24 078
Wijziging van enige wetten op het gebied van de mijnbouw in verband met de uitvoering van richtlijn nr. 94/22/EG van het Europees Parlement en de Raad van de Europese Unie van 30 mei 1994 betreffende de voorwaarden voor het verlenen en gebruik maken van vergunningen voor de prospectie, de exploratie en de produktie van koolwaterstoffen (PbEG L 164)

nr. 9
VERSLAG1

Vastgesteld 21 maart 1995

De vaste commissie voor Economische Zaken1, belast met het voorbereidend onderzoek betreffende bovenstaand voorstel van wet, brengt als volgt verslag uit van haar bevindingen.
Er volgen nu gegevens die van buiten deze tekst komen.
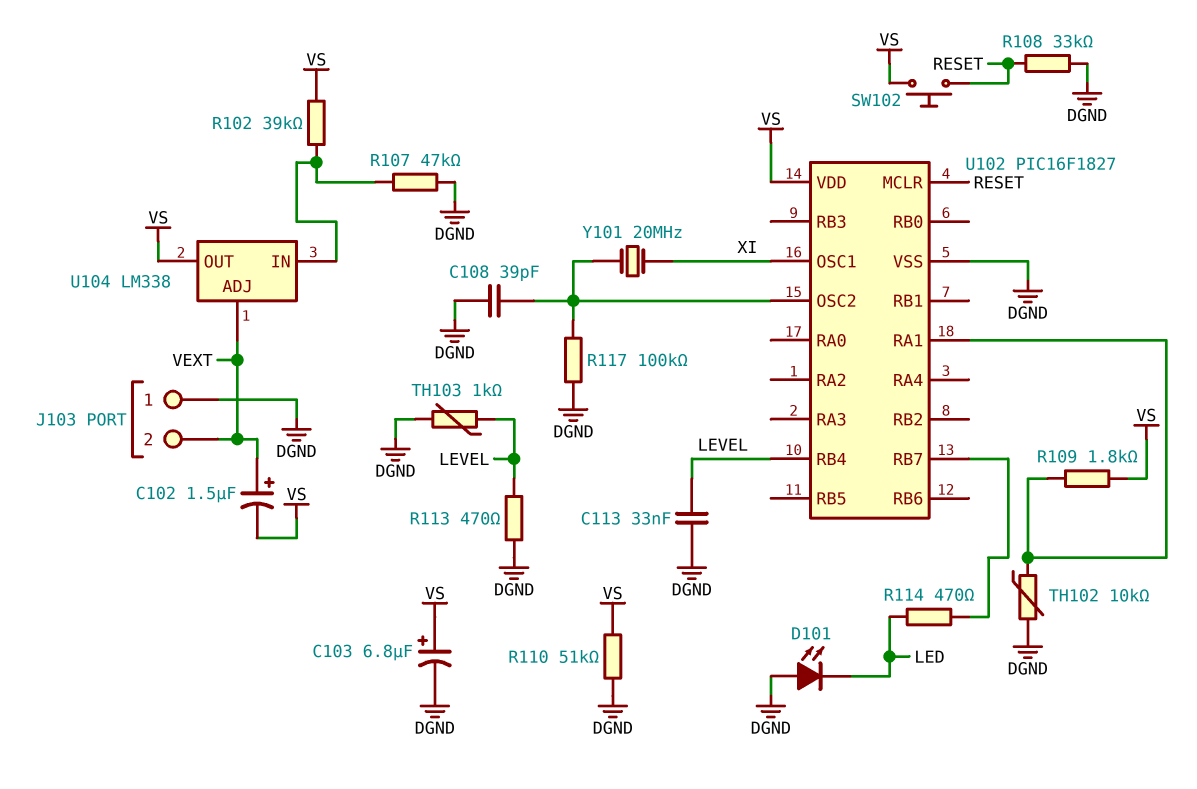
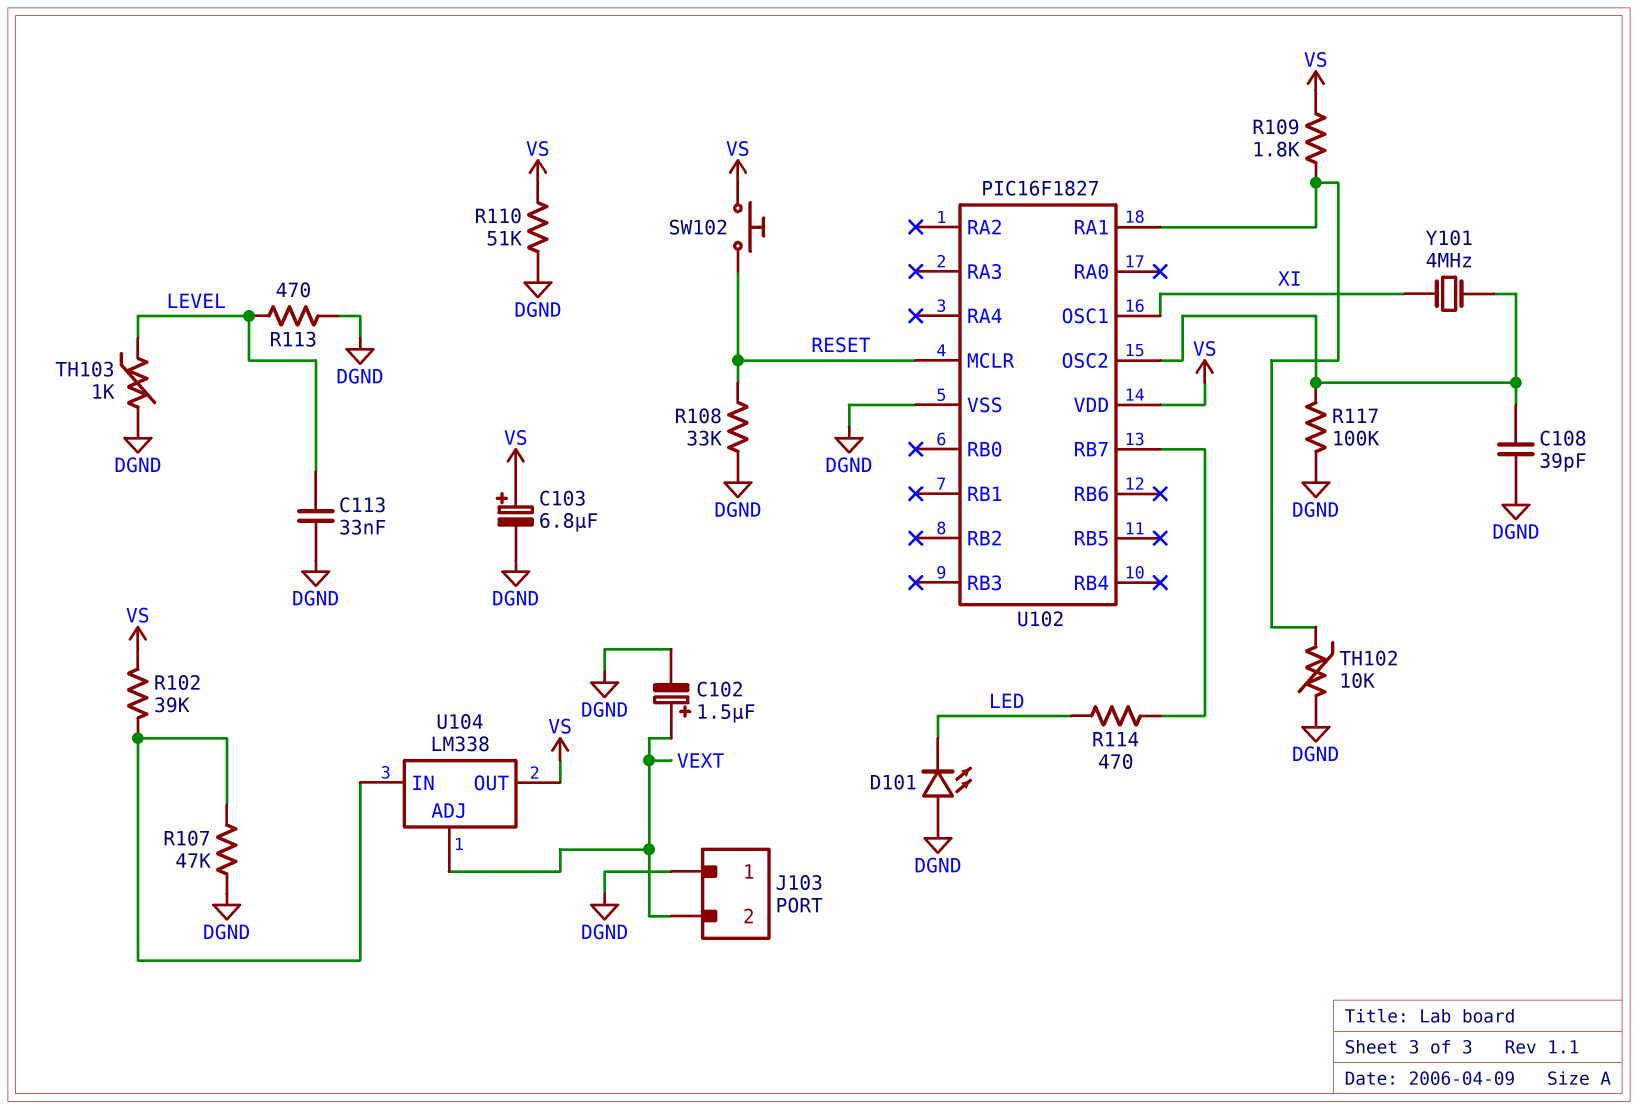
C102: 1.5uF (plus VEXT, minus VS) -> 1.5uF (plus VEXT, minus DGND)
U102 pin RB4: LEVEL -> none
Y101: 20MHz (U102/OSC2, XI) -> 4MHz (U102/OSC2, XI)

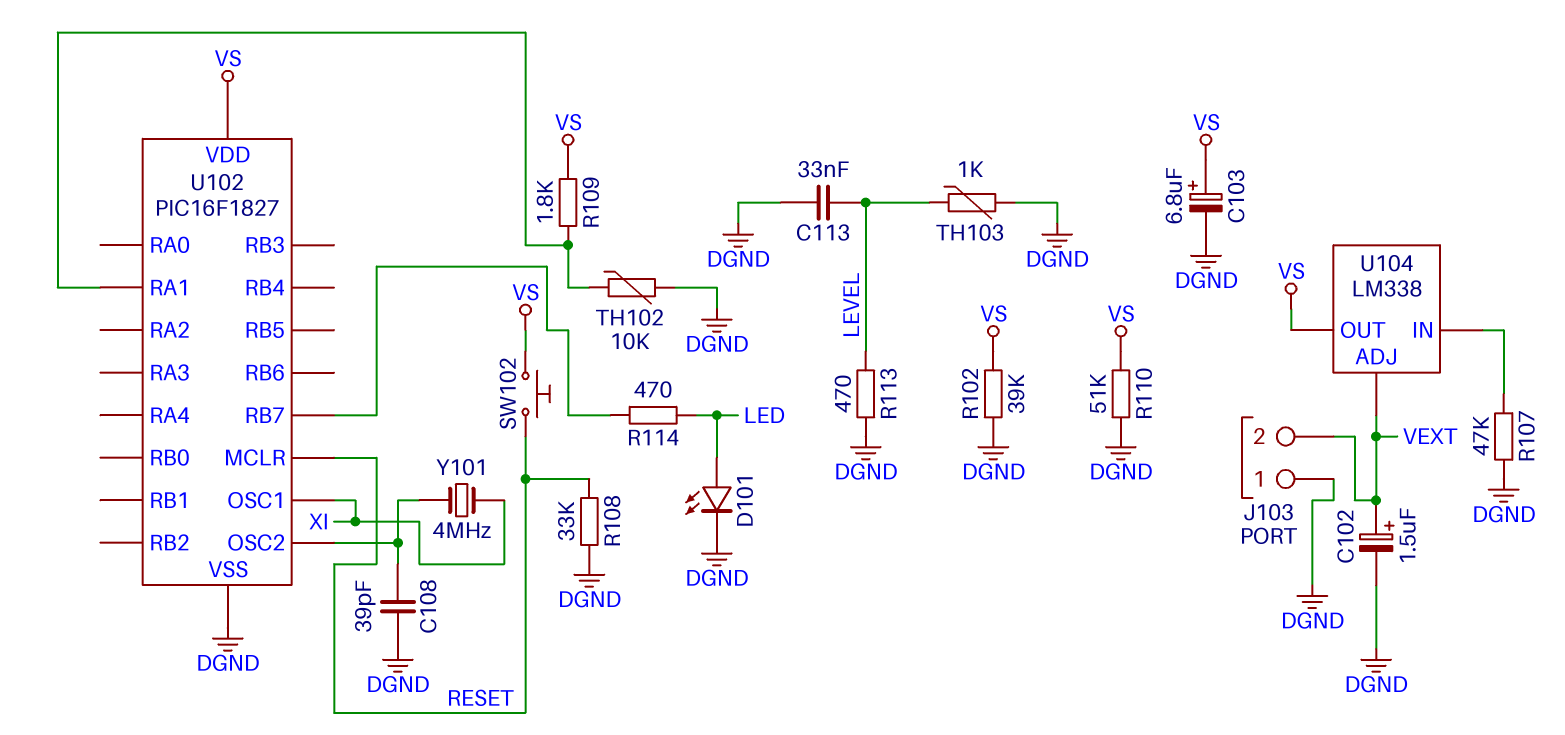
D101: LED (A DGND, K LED) -> LED (A LED, K DGND)
R102: 39k (U104/IN, VS) -> 39k (DGND, VS)
R117: 100k (DGND, U102/OSC2) -> none

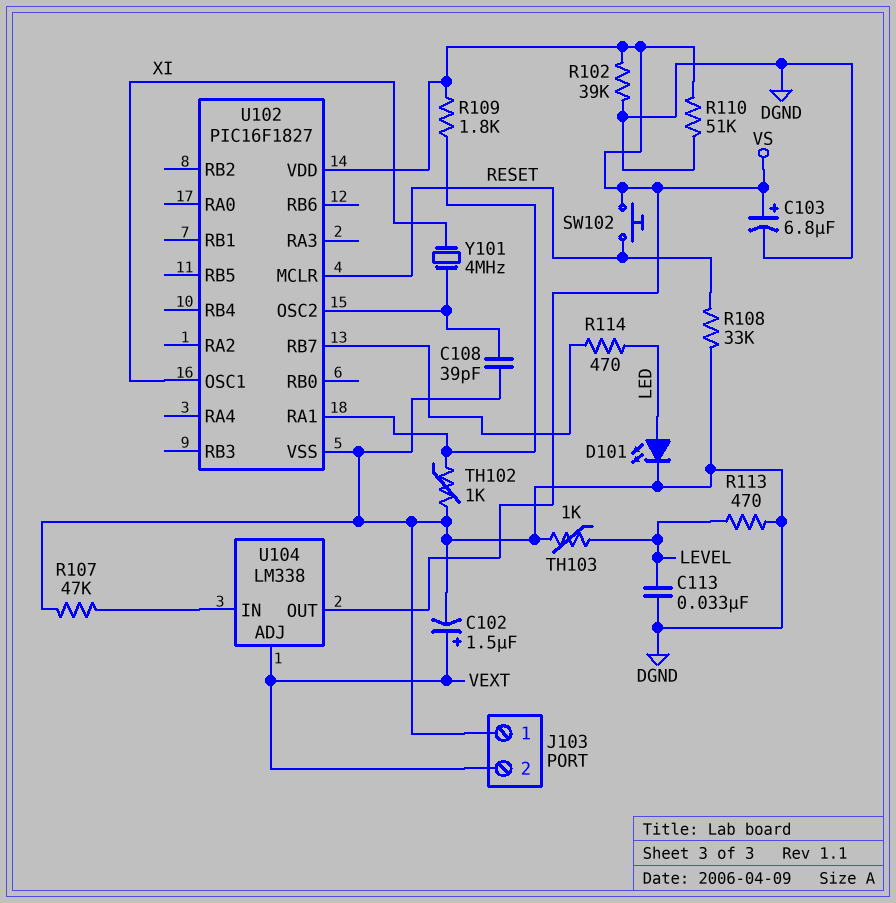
TH102: 10k (DGND, U102/RA1) -> 1k (DGND, U102/RA1)

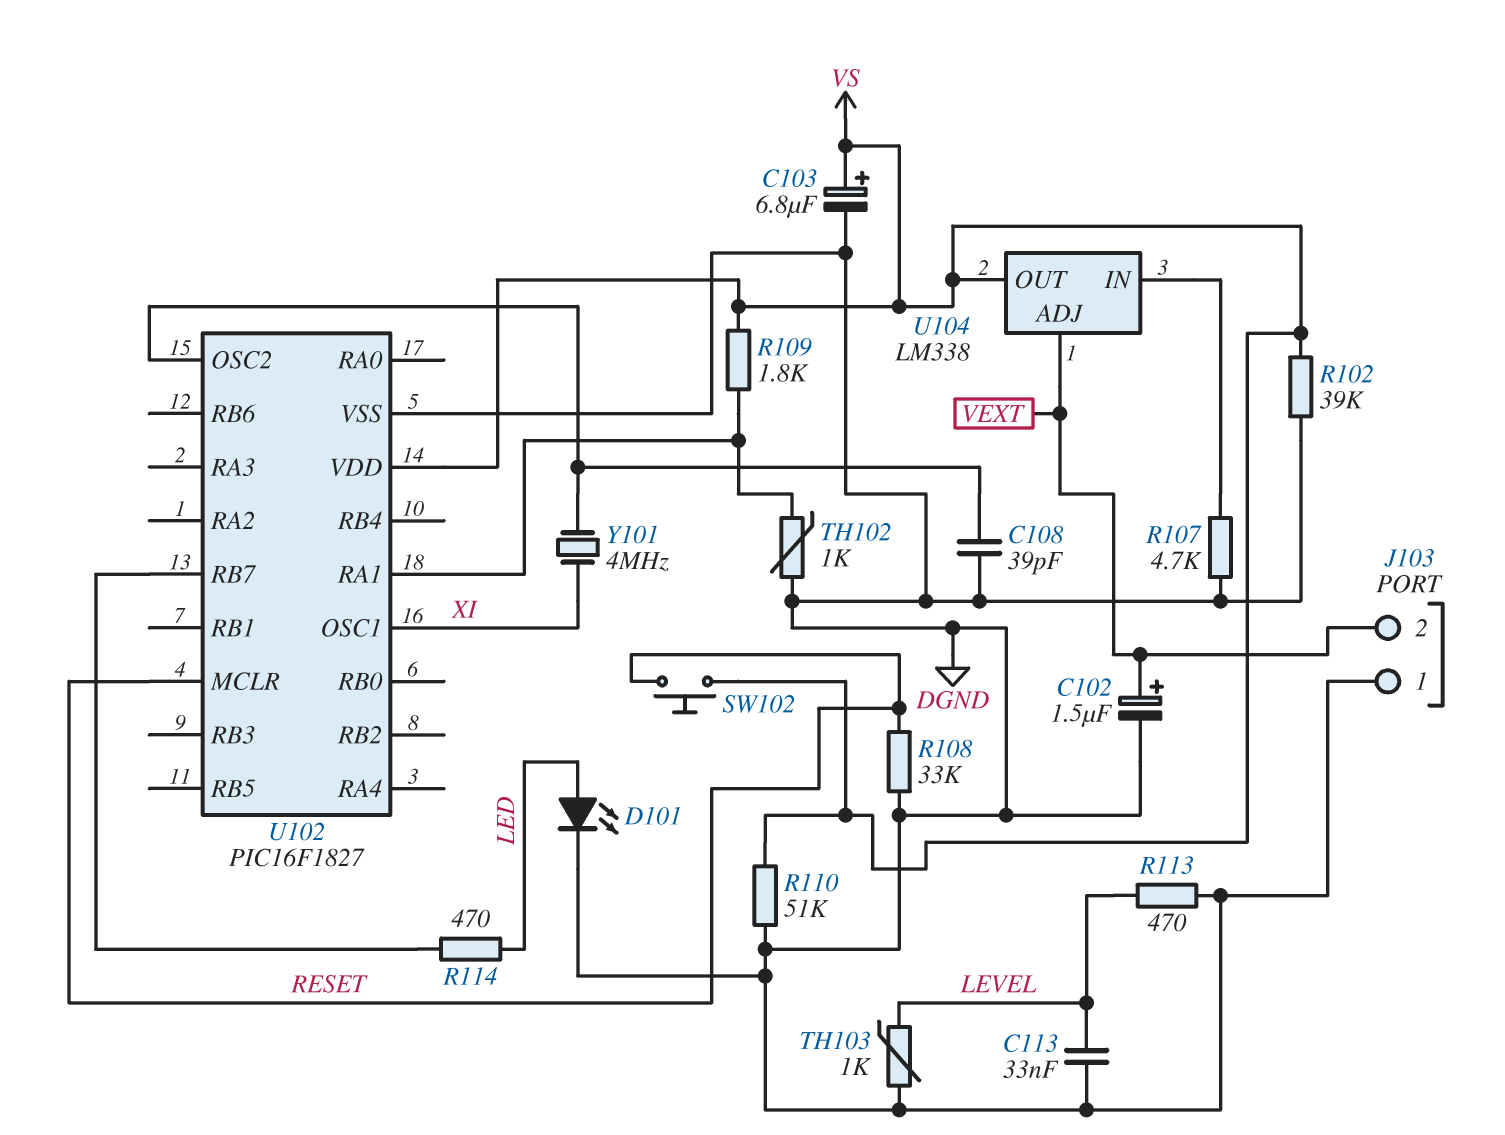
R107: 47k (DGND, U104/IN) -> 4.7k (DGND, U104/IN)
Met een tijdige beantwoording van de onderstaande vragen en opmerkingen acht de commissie de openbare beraadslaging voldoende voorbereid.

I. ALGEMEEN

1. Inleidende opmerkingen

De leden van de fractie van de PvdA hebben met belangstelling kennis genomen van het wetsvoorstel. Zij zijn van mening dat in algemene zin de EG-richtlijn op de juiste wijze in de Nederlandse wetgeving is opgenomen. Wel vragen deze leden of er bezwaren kleven aan het niet opnemen van artikel 2 lid 1 in de Mijnwet 1903 en het artikel 3 lid 6 in alle drie de wetten. Uit het oogpunt van natuurbehoud moet het toch mogelijk zijn om een gebied niet open te stellen voor prospectie, exploratie en produktie (art. 2 lid 1), dan wel een vergunning te weigeren, mits geen discriminatie plaatsvindt (art. 3 lid 6)?
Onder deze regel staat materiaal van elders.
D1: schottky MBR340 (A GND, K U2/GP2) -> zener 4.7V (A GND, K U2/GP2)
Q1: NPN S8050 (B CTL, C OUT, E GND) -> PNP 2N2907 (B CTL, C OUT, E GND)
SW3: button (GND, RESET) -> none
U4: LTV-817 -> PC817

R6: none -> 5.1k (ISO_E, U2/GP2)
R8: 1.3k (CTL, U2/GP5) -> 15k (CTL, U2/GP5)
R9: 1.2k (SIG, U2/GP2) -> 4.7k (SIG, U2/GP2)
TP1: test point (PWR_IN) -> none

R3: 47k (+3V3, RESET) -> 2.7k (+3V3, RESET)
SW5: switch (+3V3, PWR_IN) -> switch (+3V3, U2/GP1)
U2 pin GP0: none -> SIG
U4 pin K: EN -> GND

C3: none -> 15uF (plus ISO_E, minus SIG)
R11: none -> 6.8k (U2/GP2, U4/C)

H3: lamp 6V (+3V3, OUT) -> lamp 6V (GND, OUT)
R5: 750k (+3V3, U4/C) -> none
De leden van de CDA-fractie hebben met grote belangstelling kennis genomen van de voorgestelde wetswijzigingen. Zij zijn getroffen door het vertrouwen, dat de regering heeft in het tempo waarin de leden van de verschillende fracties hun taak als mede-wetgever kunnen uitoefenen. Op 30 mei 1994 is de Europese richtlijn 94/22/EG vastgesteld, die van toepassing is op de vergunningen die vanaf 1 juli 1995 worden verleend. De leden van de CDA-fractie vernemen graag van de regering waarom de voorgestelde wetswijzigingen de Kamer pas op 4 februari 1995 hebben bereikt.

Deze leden betreuren het dat het in het verleden en nu onmogelijk is gebleken te komen tot vernieuwing en verbetering van de mijnwetgeving. Zij hebben gevraagd te komen tot een herziene mijnwetgeving zonder versnippering en met verbeterde logica. Zij constateren nu dat de regering de verschillende onderdelen van de mijnwetgeving weliswaar aanzienlijk heeft aangepast, maar blijven van mening dat de overzichtelijkheid van de bestaande wetgeving moet worden verbeterd.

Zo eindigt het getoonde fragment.